Frequently Asked Questions About Hospice

Is hospice only for people with cancer?

No. Blue Ridge Hospice cares for all patients with a terminal illness including heart disease, COPD, ALS, Parkinson’s Disease, liver disease, etc.

If I choose hospice will I die sooner?

No. Patients will live as long as their illness will allow. Hospice care will ensure you’re comfortable, your pain is controlled, and your quality of life is as good as it can be. Studies show that some hospice patients sometimes live longer than expected.

Does choosing hospice mean giving up?

No. Choosing hospice may mean you’re no longer seeking curative measures but the hospice approach will help you make choices, achieve your goals of care, and work towards more comfort and quality for the remainder of your life.

Is hospice care covered by insurance?

Medicare, Medicaid, and most private insurances cover hospice services. Read more info about Medicare Hospice benefits here. For patients without insurance or other programs to help with costs (and qualify based on their resources), Blue Ridge Hospice offers the Patient Care Fund, a charity care program so everyone can benefit from hospice care.

Will I still see my primary doctor if I choose hospice care?
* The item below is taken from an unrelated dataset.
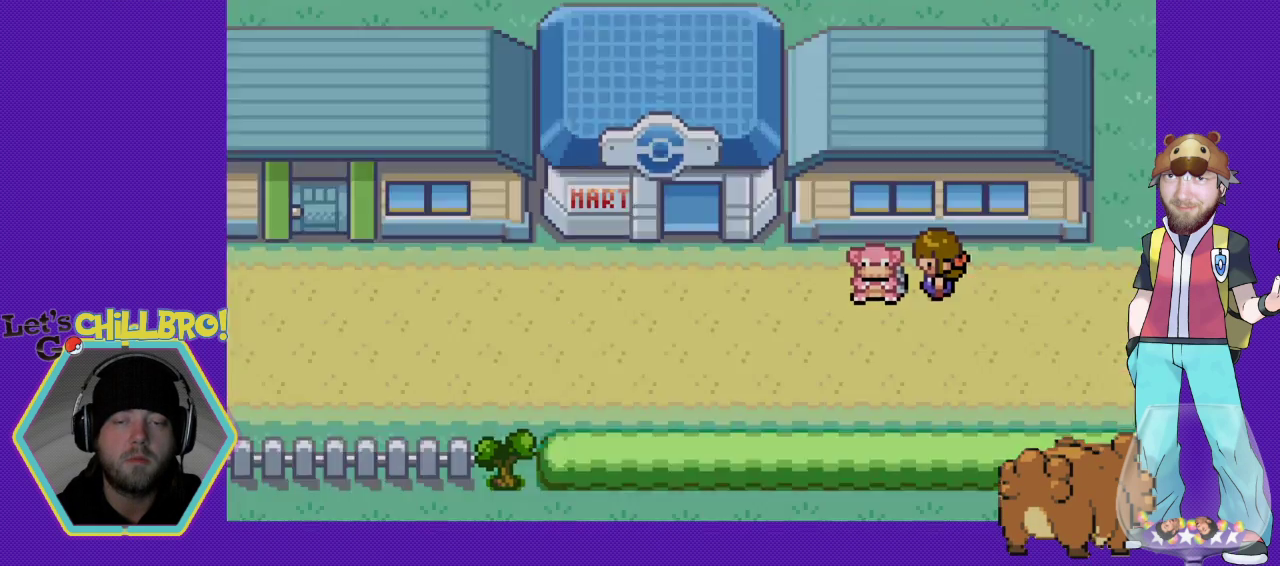
{"buttons": [], "events": []}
Our board-certified hospice physicians and interdisciplinary team members will work with your primary physician to reach your and your family’s goals for your care. You can continue to keep your primary care appointments, but the Blue Ridge Hospice physicians also make home visits.

Can I receive hospice care at a nursing home?
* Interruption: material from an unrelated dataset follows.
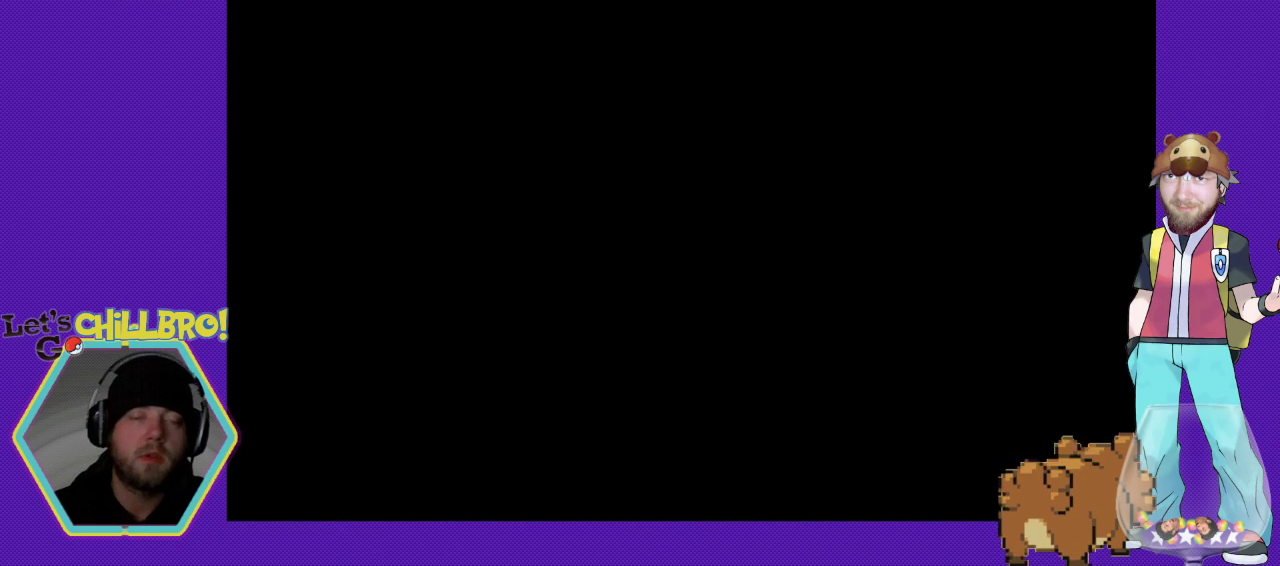
{"buttons": [], "events": []}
The Blue Ridge Hospice interdisciplinary team will care for you where you live whether it’s at your home, a family’s residence, a nursing home, or assisted living facility.


Common Myths About Hospice

Myth: Hospice is a place you go when there is nothing more a doctor can do.
Fact: Hospice is not a place, but a philosophy of care providing medical, emotional and spiritual care focusing on comfort and quality of life.

Myth: Hospice is only for people with cancer.
Fact: More than half of hospice patients nationwide have diagnoses other than cancer. Patients with chronic illnesses like emphysema, Alzheimer’s, cardiovascular and neuromuscular diseases, ALS, HIV/AIDS, and other life-limiting diseases are also cared for.

Myth: Hospice is only for the last days of life.
Fact: Patients and their families can receive hospice care for six months or longer, depending on the course of the illness. Hospice care is most beneficial when there is sufficient time to manage symptoms and establish a trusting relationship with both the patient and the family.

Myth: Choosing hospice means giving up hope.
Fact: Hospice provides comfort and gives the patient the ability to live life as fully as possible when a cure is no longer possible. The gift of hospice is its capacity to help families see how much can be shared at the end of life through personal and spiritual connections often left behind. Most look back upon their hospice experiences with gratitude and the knowledge that everything possible was done towards a peaceful death for their loved one.

Myth: Hospice care is very expensive.
Fact: Many people who use hospice are over 65 and can take advantage of The Medicare Hospice Benefit. This covers most hospice services and requires very little, if any, out of pocket expense. Most insurance providers also cover hospice care. Those without the ability to pay will not be turned away but their care underwritten by community donations – the Blue Ridge Hospice Patient Care Fund.

Myth: You can’t keep your own doctor if you enter hospice.
Fact: Hospice physicians work closely with the patient’s doctor to determine an individualized plan of care.

Myth: Choosing hospice means giving up all medical treatment.
Fact: Hospice places the individual and family at the center of the care-planning process and provides high-quality pain management and symptom control to provide the most fulfilling life for those months and days that remain.

Myth: Hospice only cares for patients in their homes.
Fact: Most people choose to die at home surrounded by their loved ones. Blue Ridge Hospice cares for individuals wherever they call home, including skilled care, assisted living facilities, and group homes.

Myth: Hospice is just for the elderly.
Fact: Hospice serves anyone facing a life-limiting illness, regardless of age, including infants and children. Blue Ridge Hospice offers clinical staff members trained in pediatric hospice care.

Myth: Families are not able to care for people with life-limiting illnesses.
Fact: Hospice involves families and offers professional support and training to help them care for their loved ones.

Myth: Hospice care starts when someone is close to dying and ends at death.
Fact: The focus of hospice care starts at the acute phase of the terminal illness and extends beyond the patient’s death to include bereavement care and grief support for the family. Blue Ridge Hospice offers grief counseling to the community at-large serving churches, schools, and the workplace.